- **Task goal**
Pull every line of text out of the data below and copy each one unchanged, leaving the pictures out of your answer.

*** Data extracts ***

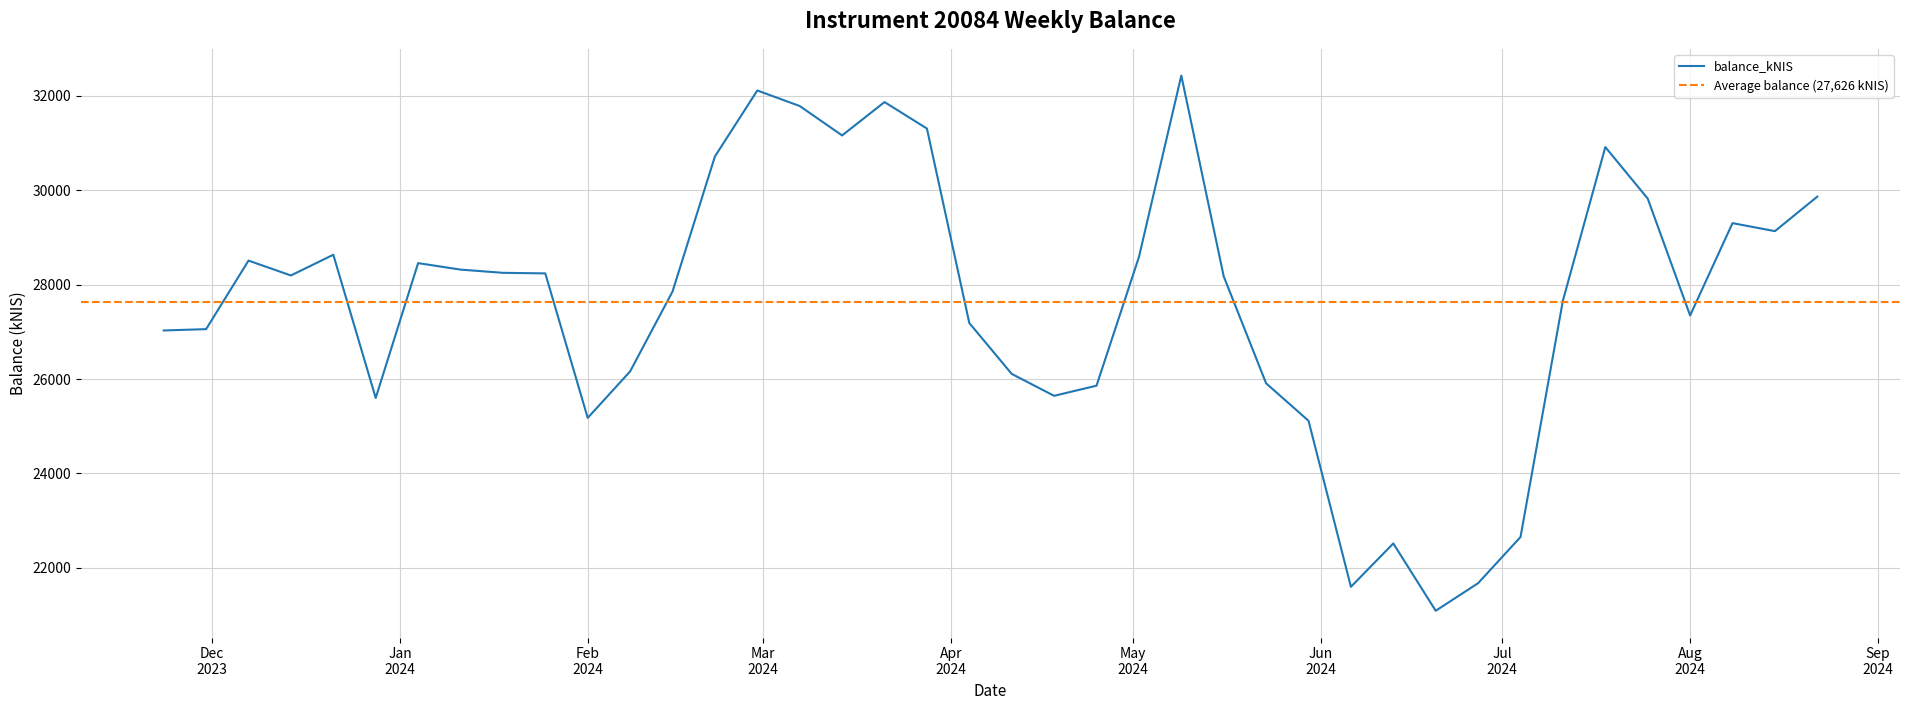

Approximately how many times larger is the value at 2024-08-01 compared to 2024-01-04?

1.0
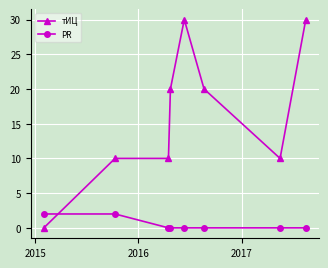

What is the average value of the тИЦ series?

16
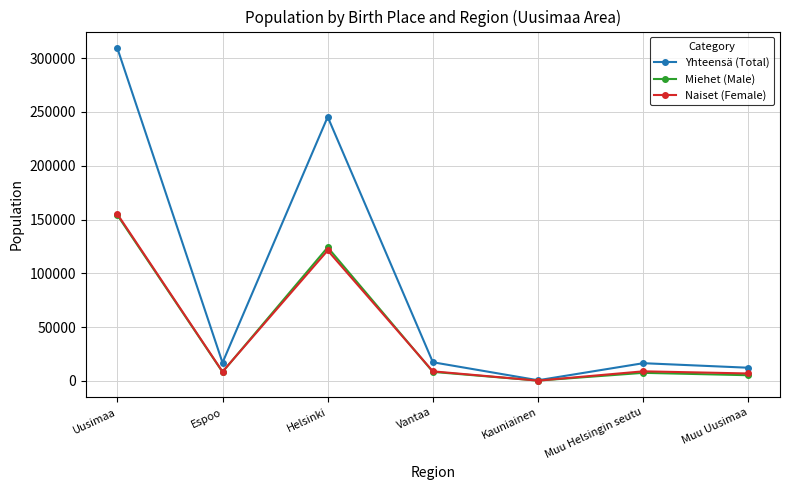

At which category is the sum across all series the highest?

Uusimaa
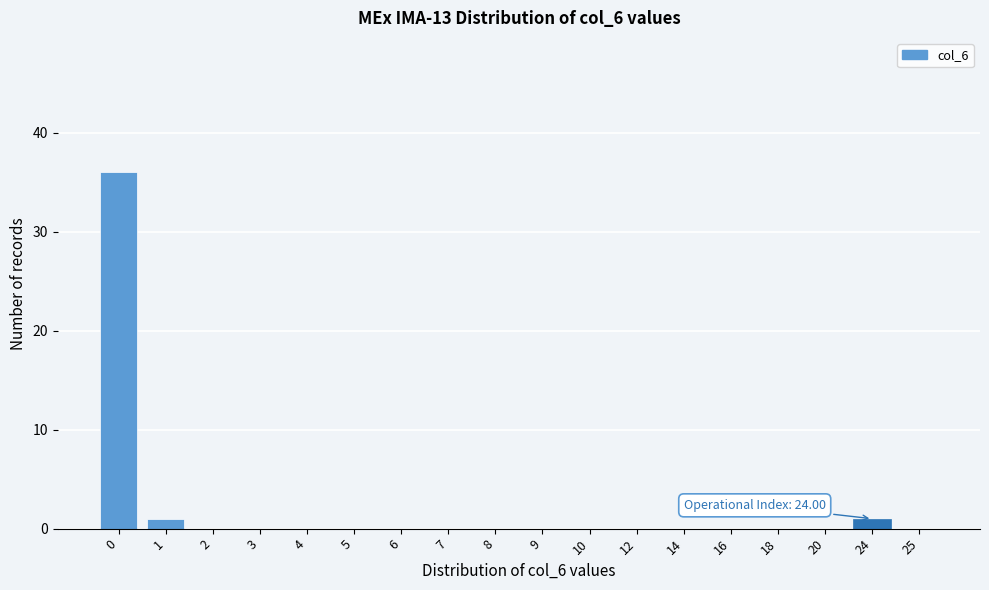

Reading right to left, extract all data points from this chart.

25=0	24=1	20=0	18=0	16=0	14=0	12=0	10=0	9=0	8=0	7=0	6=0	5=0	4=0	3=0	2=0	1=1	0=36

*** End of Data extracts ***

- **Solution to this task**
Approximately how many times larger is the value at 2024-08-01 compared to 2024-01-04?

1.0

What is the average value of the тИЦ series?

16

At which category is the sum across all series the highest?

Uusimaa

Reading right to left, extract all data points from this chart.

25=0	24=1	20=0	18=0	16=0	14=0	12=0	10=0	9=0	8=0	7=0	6=0	5=0	4=0	3=0	2=0	1=1	0=36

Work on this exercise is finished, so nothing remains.